According to researchers from the University of New Haven's Cyber Forensics Research and Education Group, the online chat app Viber does not use encryption for videos and images sent through the app and then stores them at a publically available address for at least one week.

On Wednesday, Ibrahim Baggili and Jason Moore, researchers from the University of New Haven, demonstrated the app's data transmission in a YouTube video. The researchers found the data and links to its online location by intercepting traffic on a Windows 7 PC that was used as a wireless access point for one of the smartphones they used in their test. Gaining access to the data is not a simple task, but those with the necessary technical knowledge to do so would be met with a trove of unencrypted data. Attackers could set up malicious wireless access points or use man-in-the-middle attacks to intercept network traffic. Internet and mobile service providers as well as wireless access point operators also have access to this data. Providers and operators, knowingly or not, also share this information with intelligence services such as the NSA.
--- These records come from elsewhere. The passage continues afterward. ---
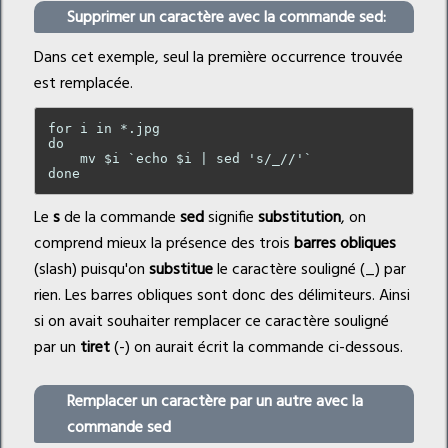
Supprimer un caractère avec la commande
sed
:
Dans cet exemple, seul la première occurrence trouvée
est remplacée.
for i in *.jpg

do

    mv $i `echo $i | sed 's/_//'`

Le
s
de la commande
sed
signifie
substitution
, on
comprend mieux la présence des trois
barres obliques
(slash) puisqu'on
substitue
le caractère souligné (_) par
rien. Les barres obliques sont donc des délimiteurs. Ainsi
si on avait souhaiter remplacer ce caractère souligné
par un
tiret
(-) on aurait écrit la commande ci-dessous.
Remplacer un caractère par un autre avec la
commande
sed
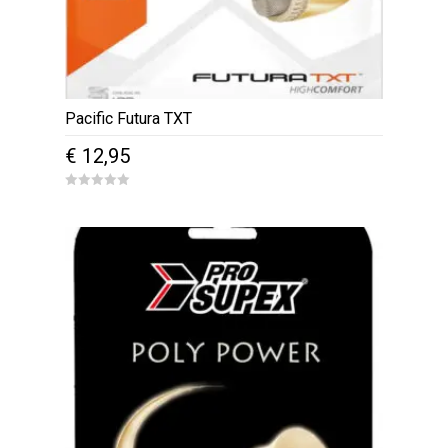
Pacific Futura TXT
€
12,95
0
o
u
t
o
f
5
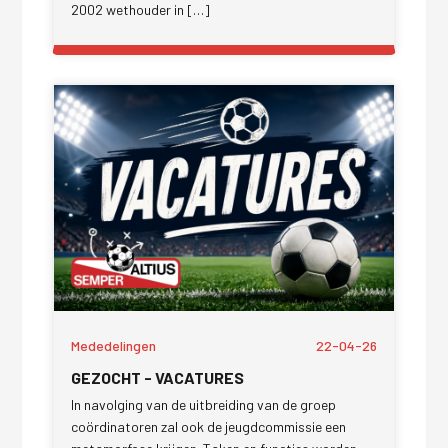
2002 wethouder in […]
Mededelingen
22-04-26
GEZOCHT - VACATURES
In navolging van de uitbreiding van de groep
coördinatoren zal ook de jeugdcommissie een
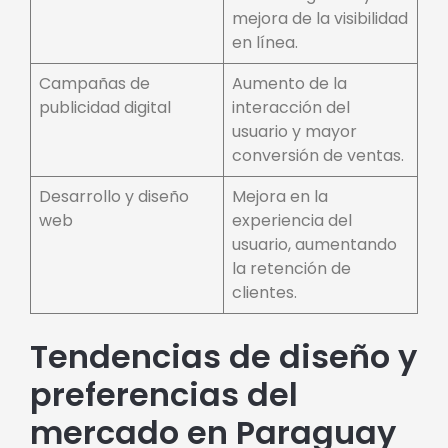
mejora de la visibilidad
en línea.
Campañas de
Aumento de la
publicidad digital
interacción del
usuario y mayor
conversión de ventas.
Desarrollo y diseño
Mejora en la
web
experiencia del
usuario, aumentando
la retención de
clientes.
Tendencias de diseño y
preferencias del
mercado en Paraguay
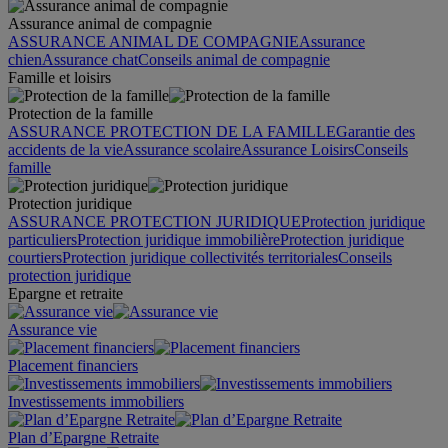
Assurance animal de compagnie
ASSURANCE ANIMAL DE COMPAGNIE
Assurance
chien
Assurance chat
Conseils animal de compagnie
Famille et loisirs
Protection de la famille
ASSURANCE PROTECTION DE LA FAMILLE
Garantie des
accidents de la vie
Assurance scolaire
Assurance Loisirs
Conseils
famille
Protection juridique
ASSURANCE PROTECTION JURIDIQUE
Protection juridique
particuliers
Protection juridique immobilière
Protection juridique
courtiers
Protection juridique collectivités territoriales
Conseils
protection juridique
Epargne et retraite
Assurance vie
Placement financiers
Investissements immobiliers
Plan d’Epargne Retraite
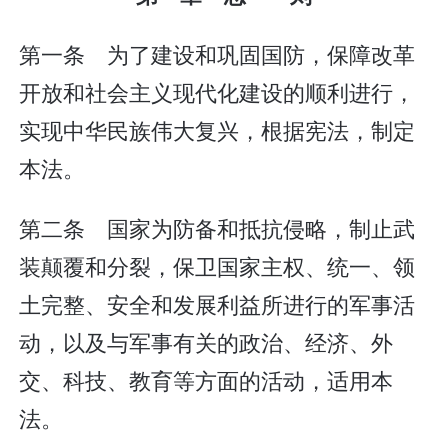
第一条 为了建设和巩固国防，保障改革
开放和社会主义现代化建设的顺利进行，
实现中华民族伟大复兴，根据宪法，制定
本法。
第二条 国家为防备和抵抗侵略，制止武
装颠覆和分裂，保卫国家主权、统一、领
土完整、安全和发展利益所进行的军事活
动，以及与军事有关的政治、经济、外
交、科技、教育等方面的活动，适用本
法。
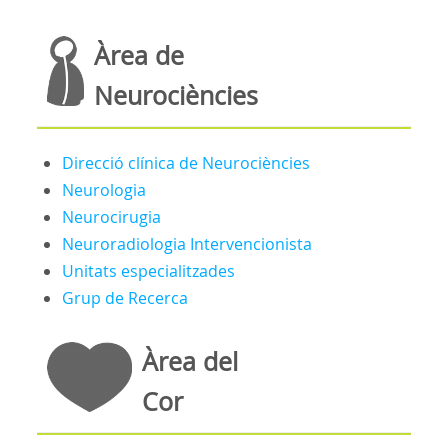
Àrea de
Neurociències
Direcció clínica de Neurociències
Neurologia
Neurocirugia
Neuroradiologia Intervencionista
Unitats especialitzades
Grup de Recerca
Àrea del
Cor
"The key here is to let the people know about these things so they can make an informed decision about using these applications until they are patched," explained Baggili, an assistant professor of computer science at the University of New Haven. Baggili and Moore said they contacted Viber about this issue but did not receive a response. On Thursday, Viber responded to questioning from CNET saying the problem would be fixed soon. "This issue has already been resolved," said Viber in its statement. "It is currently in QA [quality assurance testing], and the fix will be released for Android and submitted to Apple on Monday. As of today we aren't aware of a single user who has been affected by this."